:: Task requirements ::
Quote all of the data that follows exactly as written, skipping the images.

Transcribed page contents
==============================

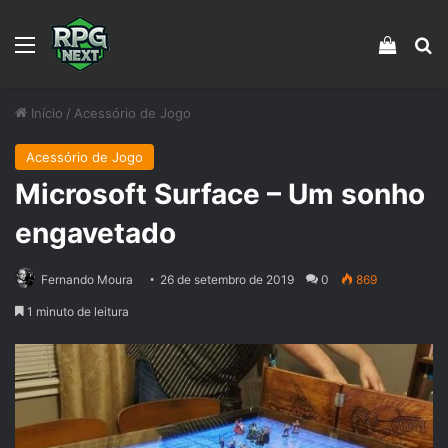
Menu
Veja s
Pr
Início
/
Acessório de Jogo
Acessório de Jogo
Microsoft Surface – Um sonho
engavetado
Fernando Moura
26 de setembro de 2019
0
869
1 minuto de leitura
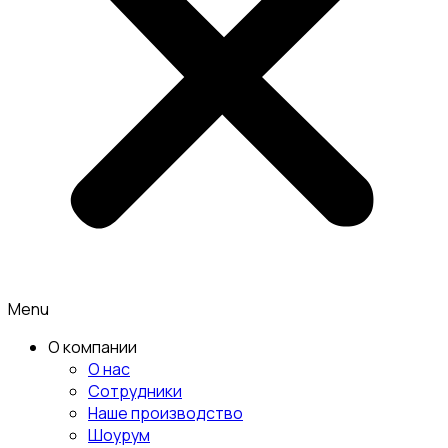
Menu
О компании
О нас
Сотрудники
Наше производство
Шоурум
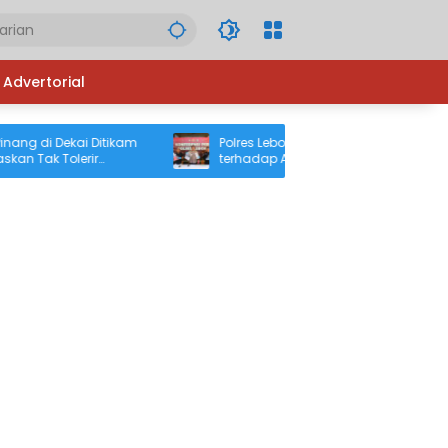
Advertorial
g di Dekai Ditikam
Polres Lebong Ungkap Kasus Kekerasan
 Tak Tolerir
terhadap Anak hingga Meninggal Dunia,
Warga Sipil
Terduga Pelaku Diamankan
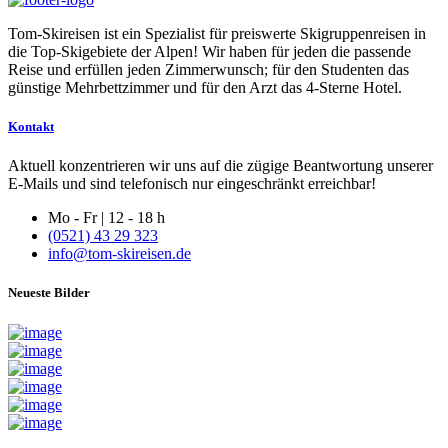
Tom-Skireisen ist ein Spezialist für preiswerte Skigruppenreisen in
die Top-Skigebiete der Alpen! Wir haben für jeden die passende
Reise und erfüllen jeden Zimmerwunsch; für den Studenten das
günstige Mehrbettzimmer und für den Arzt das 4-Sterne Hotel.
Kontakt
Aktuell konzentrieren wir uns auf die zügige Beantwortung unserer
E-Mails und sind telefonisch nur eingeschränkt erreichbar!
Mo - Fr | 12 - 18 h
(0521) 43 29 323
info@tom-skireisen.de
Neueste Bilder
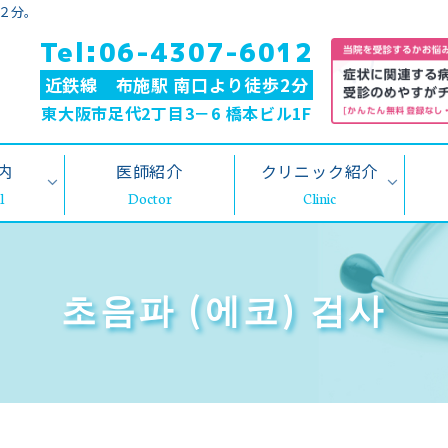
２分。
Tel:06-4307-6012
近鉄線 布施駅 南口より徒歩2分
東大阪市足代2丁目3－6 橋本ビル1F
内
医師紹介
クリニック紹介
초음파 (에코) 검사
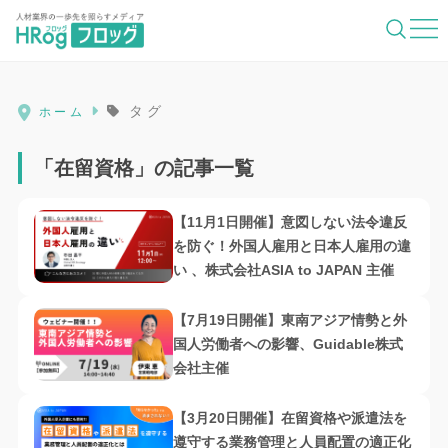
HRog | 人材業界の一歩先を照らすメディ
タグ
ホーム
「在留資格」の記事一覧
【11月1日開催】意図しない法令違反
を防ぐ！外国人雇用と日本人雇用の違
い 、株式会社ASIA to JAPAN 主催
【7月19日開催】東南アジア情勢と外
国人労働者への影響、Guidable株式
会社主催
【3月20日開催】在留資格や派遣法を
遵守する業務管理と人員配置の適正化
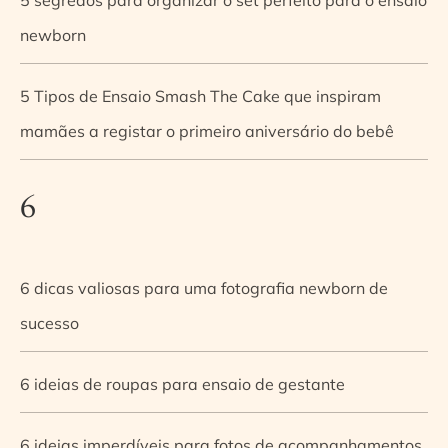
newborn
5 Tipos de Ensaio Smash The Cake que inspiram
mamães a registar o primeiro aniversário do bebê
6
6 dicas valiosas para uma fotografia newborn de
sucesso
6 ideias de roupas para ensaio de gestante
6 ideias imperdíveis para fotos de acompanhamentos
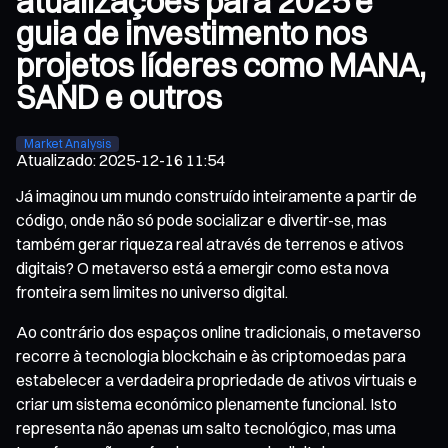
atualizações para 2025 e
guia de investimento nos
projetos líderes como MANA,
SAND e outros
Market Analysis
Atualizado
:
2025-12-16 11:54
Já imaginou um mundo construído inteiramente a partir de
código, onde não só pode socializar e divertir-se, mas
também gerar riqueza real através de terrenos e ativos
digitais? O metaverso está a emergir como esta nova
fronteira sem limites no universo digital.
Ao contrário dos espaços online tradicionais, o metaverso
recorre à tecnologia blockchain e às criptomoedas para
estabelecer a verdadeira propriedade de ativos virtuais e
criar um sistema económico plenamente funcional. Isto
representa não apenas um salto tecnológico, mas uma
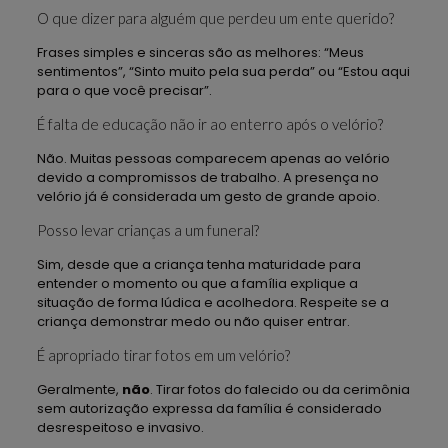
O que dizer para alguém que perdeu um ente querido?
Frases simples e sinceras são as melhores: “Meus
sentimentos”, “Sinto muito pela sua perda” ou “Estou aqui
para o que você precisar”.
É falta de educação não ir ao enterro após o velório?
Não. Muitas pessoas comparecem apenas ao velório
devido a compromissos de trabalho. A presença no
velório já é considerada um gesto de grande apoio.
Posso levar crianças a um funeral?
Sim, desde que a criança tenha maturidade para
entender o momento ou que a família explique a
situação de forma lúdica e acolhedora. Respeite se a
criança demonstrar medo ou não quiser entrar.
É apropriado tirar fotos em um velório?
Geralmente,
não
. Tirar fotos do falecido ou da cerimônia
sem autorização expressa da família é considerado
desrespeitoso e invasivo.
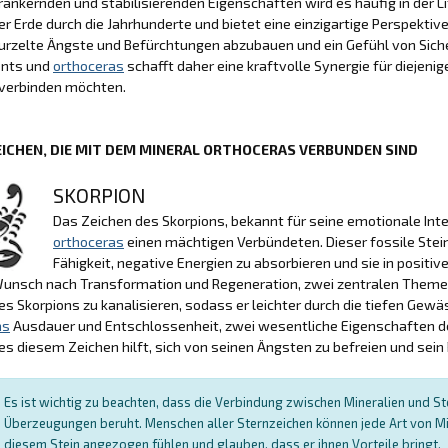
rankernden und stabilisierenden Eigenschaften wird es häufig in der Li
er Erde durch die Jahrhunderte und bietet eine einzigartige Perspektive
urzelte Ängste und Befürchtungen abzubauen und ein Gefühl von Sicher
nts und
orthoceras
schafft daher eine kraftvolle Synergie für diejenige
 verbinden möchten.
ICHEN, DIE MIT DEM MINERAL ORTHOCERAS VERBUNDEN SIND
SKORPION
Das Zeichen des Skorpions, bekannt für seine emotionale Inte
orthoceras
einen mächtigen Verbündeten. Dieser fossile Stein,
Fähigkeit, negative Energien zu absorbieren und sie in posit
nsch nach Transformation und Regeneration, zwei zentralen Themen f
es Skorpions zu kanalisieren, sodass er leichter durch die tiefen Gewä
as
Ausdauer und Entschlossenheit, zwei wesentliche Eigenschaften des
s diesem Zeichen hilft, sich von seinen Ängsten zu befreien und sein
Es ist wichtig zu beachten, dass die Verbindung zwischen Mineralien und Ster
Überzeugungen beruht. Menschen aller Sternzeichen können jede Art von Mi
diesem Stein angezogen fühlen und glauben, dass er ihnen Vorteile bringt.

==============================

:: Output of the exercise ::
Menu
Veja s
Pr
Início
/
Acessório de Jogo
Acessório de Jogo
Microsoft Surface – Um sonho
engavetado
Fernando Moura
26 de setembro de 2019
0
869
1 minuto de leitura
Menu
О компании
О нас
Сотрудники
Наше производство
Шоурум
Advertorial
g di Dekai Ditikam
Polres Lebong Ungkap Kasus Kekerasan
 Tak Tolerir
terhadap Anak hingga Meninggal Dunia,
Warga Sipil
Terduga Pelaku Diamankan
Tom-Skireisen ist ein Spezialist für preiswerte Skigruppenreisen in
die Top-Skigebiete der Alpen! Wir haben für jeden die passende
Reise und erfüllen jeden Zimmerwunsch; für den Studenten das
günstige Mehrbettzimmer und für den Arzt das 4-Sterne Hotel.
Kontakt
Aktuell konzentrieren wir uns auf die zügige Beantwortung unserer
E-Mails und sind telefonisch nur eingeschränkt erreichbar!
Mo - Fr | 12 - 18 h
(0521) 43 29 323
info@tom-skireisen.de
Neueste Bilder
２分。
Tel:06-4307-6012
近鉄線 布施駅 南口より徒歩2分
東大阪市足代2丁目3－6 橋本ビル1F
内
医師紹介
クリニック紹介
초음파 (에코) 검사
HRog | 人材業界の一歩先を照らすメディ
タグ
ホーム
「在留資格」の記事一覧
【11月1日開催】意図しない法令違反
を防ぐ！外国人雇用と日本人雇用の違
い 、株式会社ASIA to JAPAN 主催
【7月19日開催】東南アジア情勢と外
国人労働者への影響、Guidable株式
会社主催
【3月20日開催】在留資格や派遣法を
遵守する業務管理と人員配置の適正化
newborn
5 Tipos de Ensaio Smash The Cake que inspiram
mamães a registar o primeiro aniversário do bebê
6
6 dicas valiosas para uma fotografia newborn de
sucesso
6 ideias de roupas para ensaio de gestante
6 ideias imperdíveis para fotos de acompanhamentos
atualizações para 2025 e
guia de investimento nos
projetos líderes como MANA,
SAND e outros
Market Analysis
Atualizado
:
2025-12-16 11:54
Já imaginou um mundo construído inteiramente a partir de
código, onde não só pode socializar e divertir-se, mas
também gerar riqueza real através de terrenos e ativos
digitais? O metaverso está a emergir como esta nova
fronteira sem limites no universo digital.
Ao contrário dos espaços online tradicionais, o metaverso
recorre à tecnologia blockchain e às criptomoedas para
estabelecer a verdadeira propriedade de ativos virtuais e
criar um sistema económico plenamente funcional. Isto
representa não apenas um salto tecnológico, mas uma
O que dizer para alguém que perdeu um ente querido?
Frases simples e sinceras são as melhores: “Meus
sentimentos”, “Sinto muito pela sua perda” ou “Estou aqui
para o que você precisar”.
É falta de educação não ir ao enterro após o velório?
Não. Muitas pessoas comparecem apenas ao velório
devido a compromissos de trabalho. A presença no
velório já é considerada um gesto de grande apoio.
Posso levar crianças a um funeral?
Sim, desde que a criança tenha maturidade para
entender o momento ou que a família explique a
situação de forma lúdica e acolhedora. Respeite se a
criança demonstrar medo ou não quiser entrar.
É apropriado tirar fotos em um velório?
Geralmente,
não
. Tirar fotos do falecido ou da cerimônia
sem autorização expressa da família é considerado
desrespeitoso e invasivo.
rankernden und stabilisierenden Eigenschaften wird es häufig in der Li
er Erde durch die Jahrhunderte und bietet eine einzigartige Perspektive
urzelte Ängste und Befürchtungen abzubauen und ein Gefühl von Sicher
nts und
orthoceras
schafft daher eine kraftvolle Synergie für diejenige
 verbinden möchten.
ICHEN, DIE MIT DEM MINERAL ORTHOCERAS VERBUNDEN SIND
SKORPION
Das Zeichen des Skorpions, bekannt für seine emotionale Inte
orthoceras
einen mächtigen Verbündeten. Dieser fossile Stein,
Fähigkeit, negative Energien zu absorbieren und sie in posit
nsch nach Transformation und Regeneration, zwei zentralen Themen f
es Skorpions zu kanalisieren, sodass er leichter durch die tiefen Gewä
as
Ausdauer und Entschlossenheit, zwei wesentliche Eigenschaften des
s diesem Zeichen hilft, sich von seinen Ängsten zu befreien und sein
Es ist wichtig zu beachten, dass die Verbindung zwischen Mineralien und Ster
Überzeugungen beruht. Menschen aller Sternzeichen können jede Art von Mi
diesem Stein angezogen fühlen und glauben, dass er ihnen Vorteile bringt.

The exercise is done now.